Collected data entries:
----

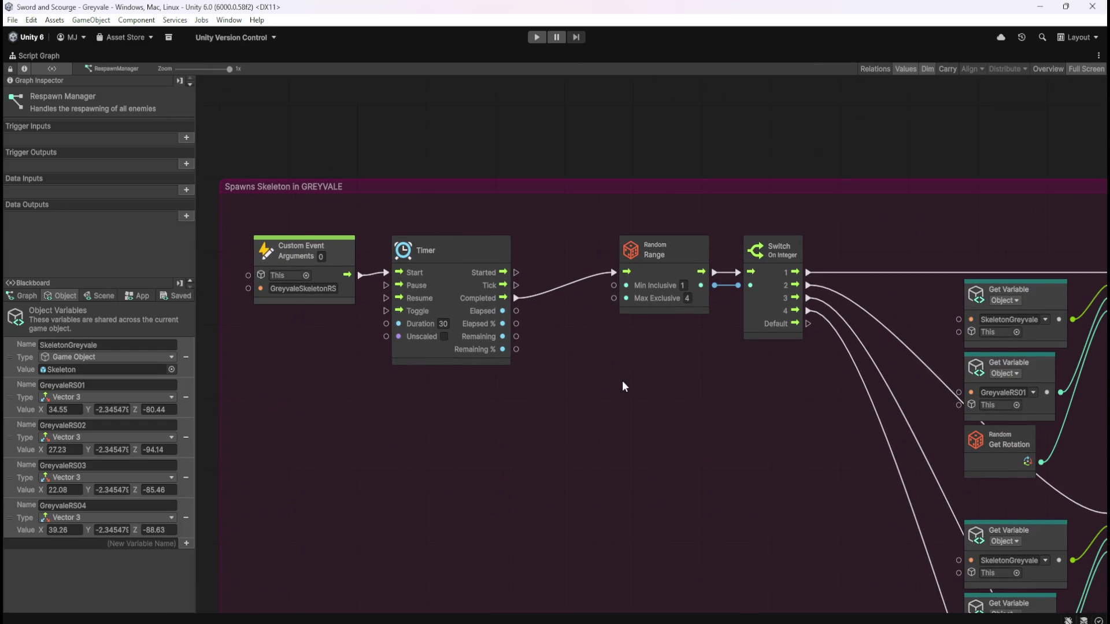
mouse_move(747, 462)
left_mouse_down()
mouse_move(560, 243)
mouse_move(842, 407)
left_mouse_up()
scroll(842, 401, "down", 4)
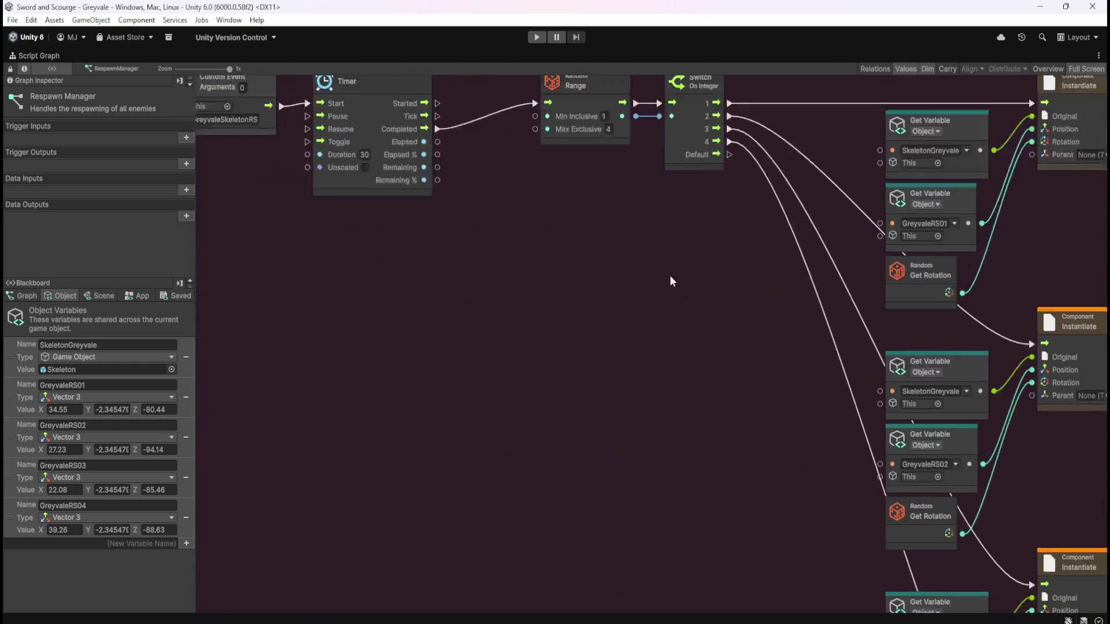
left_click_drag(695, 297, 586, 227)
scroll(629, 320, "down", 3)
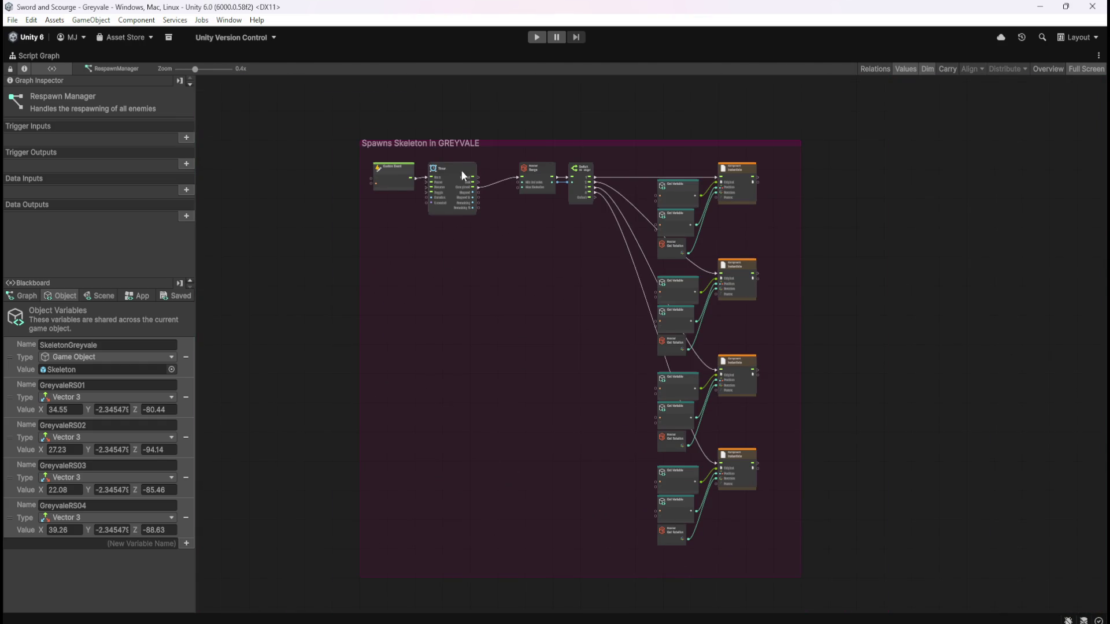
scroll(458, 179, "up", 3)
scroll(569, 276, "up", 3)
scroll(473, 157, "down", 4)
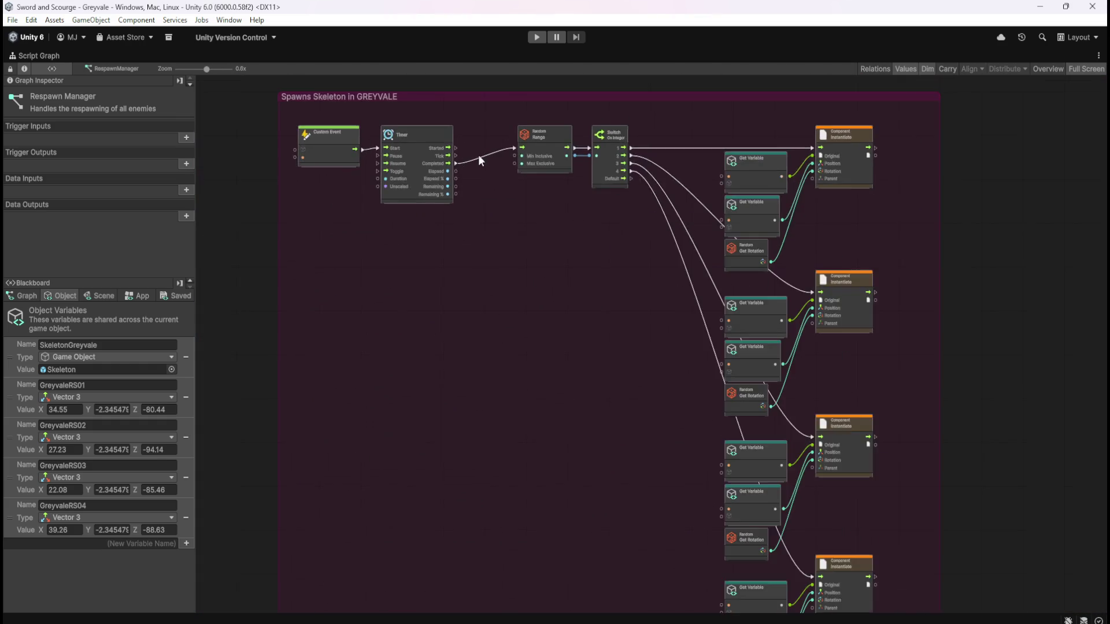
scroll(474, 157, "down", 2)
scroll(509, 202, "up", 2)
scroll(574, 288, "down", 2)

----

Restate each record from above word for word, excluding any picture it holds.

mouse_move(747, 462)
left_mouse_down()
mouse_move(560, 243)
mouse_move(842, 407)
left_mouse_up()
scroll(842, 401, "down", 4)
left_click_drag(695, 297, 586, 227)
scroll(629, 320, "down", 3)
scroll(458, 179, "up", 3)
scroll(569, 276, "up", 3)
scroll(473, 157, "down", 4)
scroll(474, 157, "down", 2)
scroll(509, 202, "up", 2)
scroll(574, 288, "down", 2)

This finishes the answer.